- _FRAGMENT STRONY_:
· · · · ·

Hana zajmuje się nową pacjentką, Alicją. Okazuje się, że syn kobiety może mieć poważne wady genetyczne, a pacjentka nie robiła w ciąży żadnych badań.
Tymczasem Ola obawia się, czy jej własne dziecko na pewno urodzi się zdrowe.

ocenił(a) serial na 7
anulka88

Z każdym odcinkiem utwierdzam się bardziej w tym, że małżeństwo Latoszków nie ma sensu... Ona go zdradziła, teraz on ją, nie wchodzi się nigdy 2 razy do tej samej rzeki, nie będzie dobrze między nimi, bo przeszłość nie zniknie, będzie wracać i w sumie cieszę się, że Lena wyszła z taką propozycją.
Falkowicz jaki bulwers w lekarskim w rozmowie z Wiki :D
Rozpacz Adama... jakaś taka sztuczna...

· · · · ·

- _TREŚĆ ZADAŃ_:
a) Proszę spisać z tekstu o serialu wszystko od słów „Tymczasem Ola obawia” aż po słowa „jakaś taka sztuczna...”, nie wprowadzając żadnych zmian.
b) Proszę podjąć tekst o serialu od miejsca, w którym się urywa, i dopisać jego dalszy ciąg.
Zamieszczony dalej wykaz stanowi odrębny materiał, niezwiązany z tekstem o serialu.

- _SUROWE DANE_:
· · · · ·

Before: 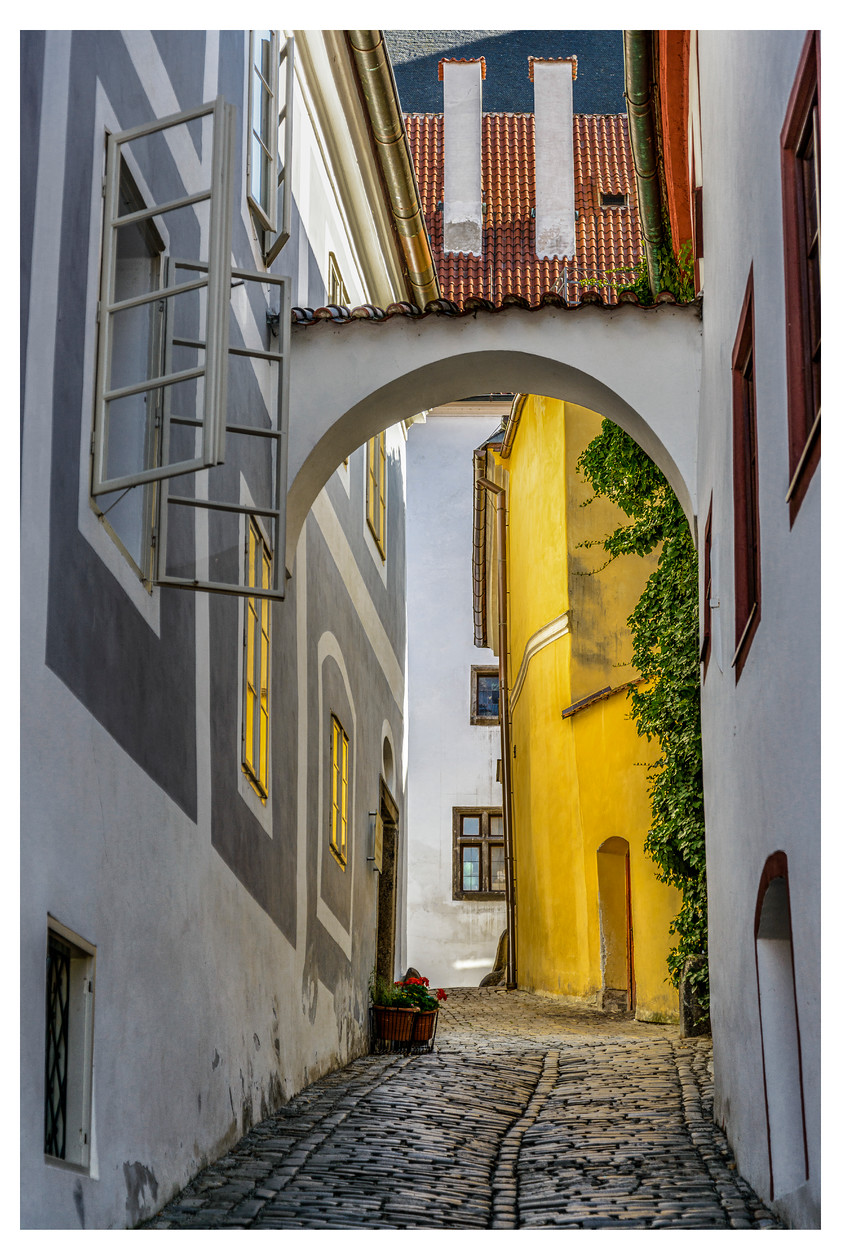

· · · · ·

- _ROZWIĄZANIA ZADAŃ_:
a)
Tymczasem Ola obawia się, czy jej własne dziecko na pewno urodzi się zdrowe.

ocenił(a) serial na 7
anulka88

Z każdym odcinkiem utwierdzam się bardziej w tym, że małżeństwo Latoszków nie ma sensu... Ona go zdradziła, teraz on ją, nie wchodzi się nigdy 2 razy do tej samej rzeki, nie będzie dobrze między nimi, bo przeszłość nie zniknie, będzie wracać i w sumie cieszę się, że Lena wyszła z taką propozycją.
Falkowicz jaki bulwers w lekarskim w rozmowie z Wiki :D
Rozpacz Adama... jakaś taka sztuczna...

b)
Ola! W końcu wyznała swoją tejemnicę! :)) A reakcja Hany trochę mnie zaskoczyła... ona sama pewnie była zaskocozna, ale jakoś tak z kamienną twarzą to przyjęła...
Ale Konica się nagrał w tym odcinku :D

anulka88

Leny nawet nie pokazali, a swoją decyzję przekazała mu przez telefon. Witek powiedział, że nie da jej rozwodu. Dobrze o nim świadczy to, że chce walczyć i rozumie swój błąd. Ale rzeczywiście z tego małżeństwa już raczej nic nie będzie. Dwoje kochających ludzi się zdradziło, więc co to za małżeństwo. W sumie oboje mnie denerwują. Lena jest hipokrytką, wyjeżdża, potem przysyła matkę. I po co te uniki... mają dziecko i ich spotkania są nieuniknione.
Falkowicz był najlepszy, gdy się oburzył, że Marek proponuje mu współpracę :D może jeszcze mu zabierze gabinet haha. Ale Falko nie daje za wygraną. Z jednej strony go rozumiem, bo to jego lek. Z drugiej jednak strony czego się spodziewał po poprzednich przygodach, wiadomo, że trudno go obdarzyć zaufaniem. Powinien myśleć o pacjentach.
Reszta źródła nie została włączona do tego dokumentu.